Look through these. I personally have one and it's awesome. It turns pretty fast and looks cool. But the stickers wore off :c Oh well. But compared to other store bought cubes this one is good. I haven't had a DIY cube yet so I can't really tell you if it's better. But I'm not really sure you can get them in stores anymore, but I might be wrong.


----------



## d_sprink (Aug 10, 2009)

One word: Quality.

Mine had white stickers, but it's my main speedcube (textured tiles now) and I wouldn't trade it for anything else. It's just better quality. Turns really smoothly, never pops (maybe 5 times in the last 4 years)... what more could you ask for?


----------



## Deleted member 2864 (Aug 10, 2009)

Exactly what D sprink said =D 

I'm pretty sure it also comes with a silver side too.


----------



## Ton (Aug 10, 2009)

CuberDude said:


> I've seen some people using a Rubik's 25th Anniversay cube as their main speedcube. (like Thrawst).
> I'm pretty interested in that cube because some people said that it's better than the regular ones. But what are the differences? I know it has silver stickers instead of white and has a special logo on it.

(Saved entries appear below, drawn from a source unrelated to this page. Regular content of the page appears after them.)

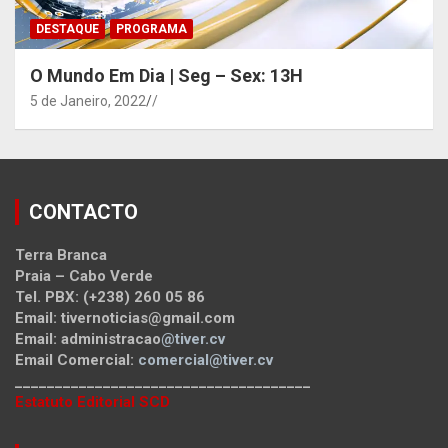
DESTAQUE
PROGRAMA
O Mundo Em Dia | Seg – Sex: 13H
5 de Janeiro, 2022
/
CONTACTO
Terra Branca
Praia – Cabo Verde
Tel. PBX: (+238) 260 05 86
Email: tivernoticias@gmail.com
Email: administracao
@tiver.cv
Email Comercial:
comercial@tiver.cv
_____________________________________
Estatuto Editorial SCD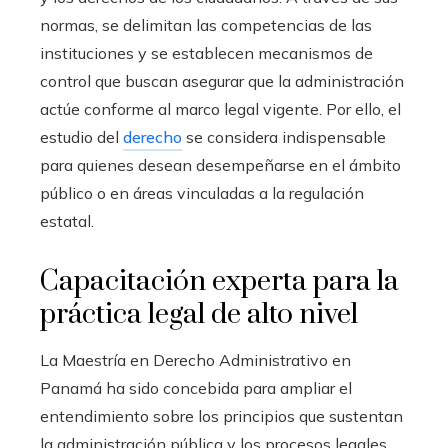
normas, se delimitan las competencias de las
instituciones y se establecen mecanismos de
control que buscan asegurar que la administración
actúe conforme al marco legal vigente. Por ello, el
estudio del
derecho
se considera indispensable
para quienes desean desempeñarse en el ámbito
público o en áreas vinculadas a la regulación
estatal.
Capacitación experta para la
práctica legal de alto nivel
La Maestría en Derecho Administrativo en
Panamá ha sido concebida para ampliar el
entendimiento sobre los principios que sustentan
la administración pública y los procesos legales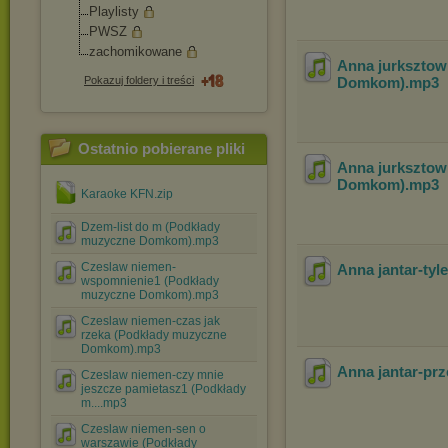
Playlisty
PWSZ
zachomikowane
Anna jurksztowi
Pokazuj foldery i treści
Domkom)
.mp3
Ostatnio pobierane pliki
Anna jurksztowi
Domkom)
.mp3
Karaoke KFN.zip
Dzem-list do m (Podkłady
muzyczne Domkom).mp3
Czeslaw niemen-
Anna jantar-tyle
wspomnienie1 (Podkłady
muzyczne Domkom).mp3
Czeslaw niemen-czas jak
rzeka (Podkłady muzyczne
Domkom).mp3
Anna jantar-prz
Czeslaw niemen-czy mnie
jeszcze pamietasz1 (Podkłady
m....mp3
Czeslaw niemen-sen o
warszawie (Podkłady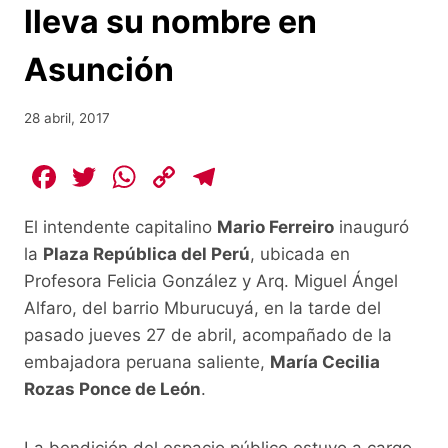
lleva su nombre en
Asunción
28 abril, 2017
F
T
W
C
T
a
w
h
o
el
El intendente capitalino
Mario Ferreiro
inauguró
c
itt
at
p
e
la
Plaza República del Perú
, ubicada en
e
er
s
y
gr
Profesora Felicia González y Arq. Miguel Ángel
b
A
Li
a
Alfaro, del barrio Mburucuyá, en la tarde del
o
p
n
m
pasado jueves 27 de abril, acompañado de la
o
p
k
embajadora peruana saliente,
María Cecilia
Rozas Ponce de León
.
k
La bendición del espacio público estuvo a cargo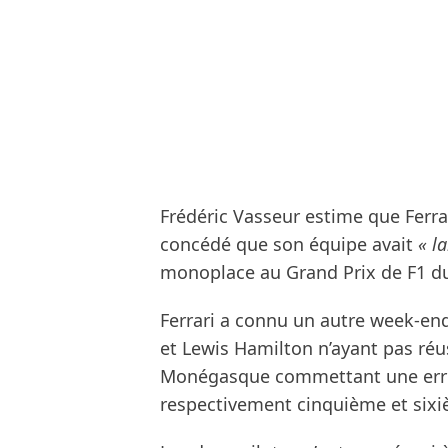
Frédéric Vasseur estime que Ferra
concédé que son équipe avait
« l
monoplace au Grand Prix de F1 d
Ferrari a connu un autre week-end
et Lewis Hamilton n’ayant pas réus
Monégasque commettant une erre
respectivement cinquième et sixi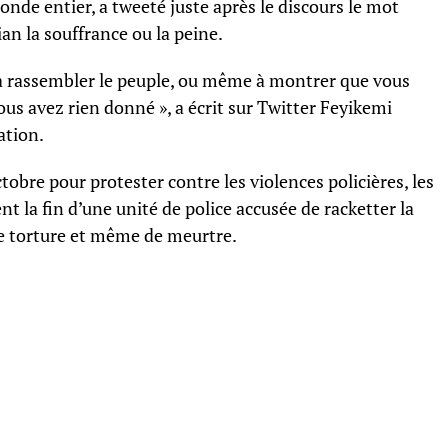
nde entier, a tweeté juste après le discours le mot
ian la souffrance ou la peine.
à rassembler le peuple, ou même à montrer que vous
us avez rien donné », a écrit sur Twitter Feyikemi
ation.
e pour protester contre les violences policières, les
a fin d’une unité de police accusée de racketter la
 de torture et même de meurtre.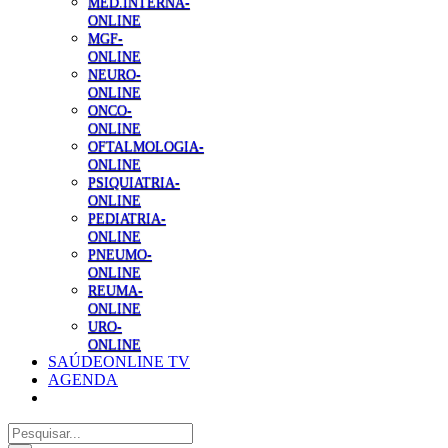
MED.INTERNA-
ONLINE
MGF-
ONLINE
NEURO-
ONLINE
ONCO-
ONLINE
OFTALMOLOGIA-
ONLINE
PSIQUIATRIA-
ONLINE
PEDIATRIA-
ONLINE
PNEUMO-
ONLINE
REUMA-
ONLINE
URO-
ONLINE
SAÚDEONLINE TV
AGENDA
Pesquisar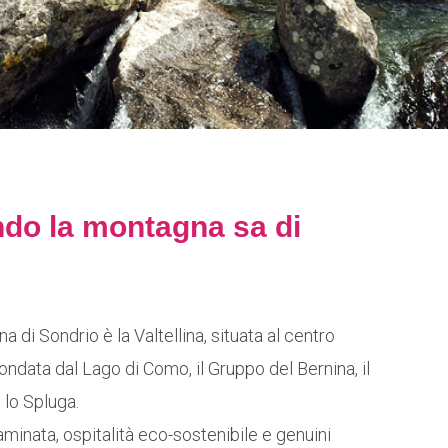
do la montagna sa di
na di Sondrio è la Valtellina, situata al centro
ondata dal Lago di Como, il Gruppo del Bernina, il
lo Spluga.
minata, ospitalità eco-sostenibile e genuini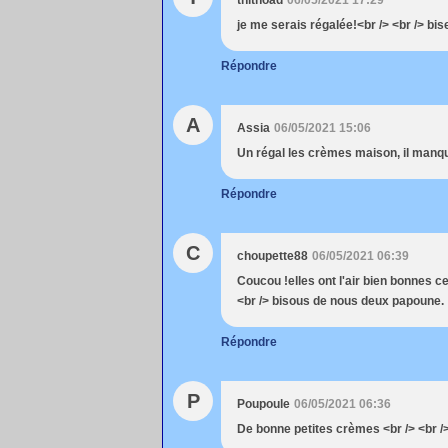
thithoad
06/05/2021 17:29
je me serais régalée!<br /> <br /> bis
Répondre
A
Assia
06/05/2021 15:06
Un régal les crèmes maison, il manque
Répondre
C
choupette88
06/05/2021 06:39
Coucou !elles ont l'air bien bonnes ce
<br /> bisous de nous deux papoune.
Répondre
P
Poupoule
06/05/2021 06:36
De bonne petites crèmes <br /> <br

The 25th Anniversay cube is the same as any cube in the hexagon Packing , which using a different mold. They cubes in hexagon are better for speedcubing as before. The silver sticker cube insteqad of white is the Wallmarkt cube or the one from Disney. The Rubik in the hexagon packing has white stickers, with logo


----------



## how-to-solve-a-rubix (Aug 11, 2009)

well it`s mucg faster to scramble.
but personally i think they made this addition just to promote the cubes and not because there is something new to it


----------



## Me (Aug 11, 2009)

how-to-solve-a-rubix said:


> well it`s much faster to scramble.
> but personally i think they made this addition just to promote the cubes and not because there is something new to it



I agree, I feel that there really is no great difference between the cubes except perhaps a slightly different manufacturing process that enables the cubes to be faster out of the box. Mine is so worn down at this point that I can't really examine it to find differences.


----------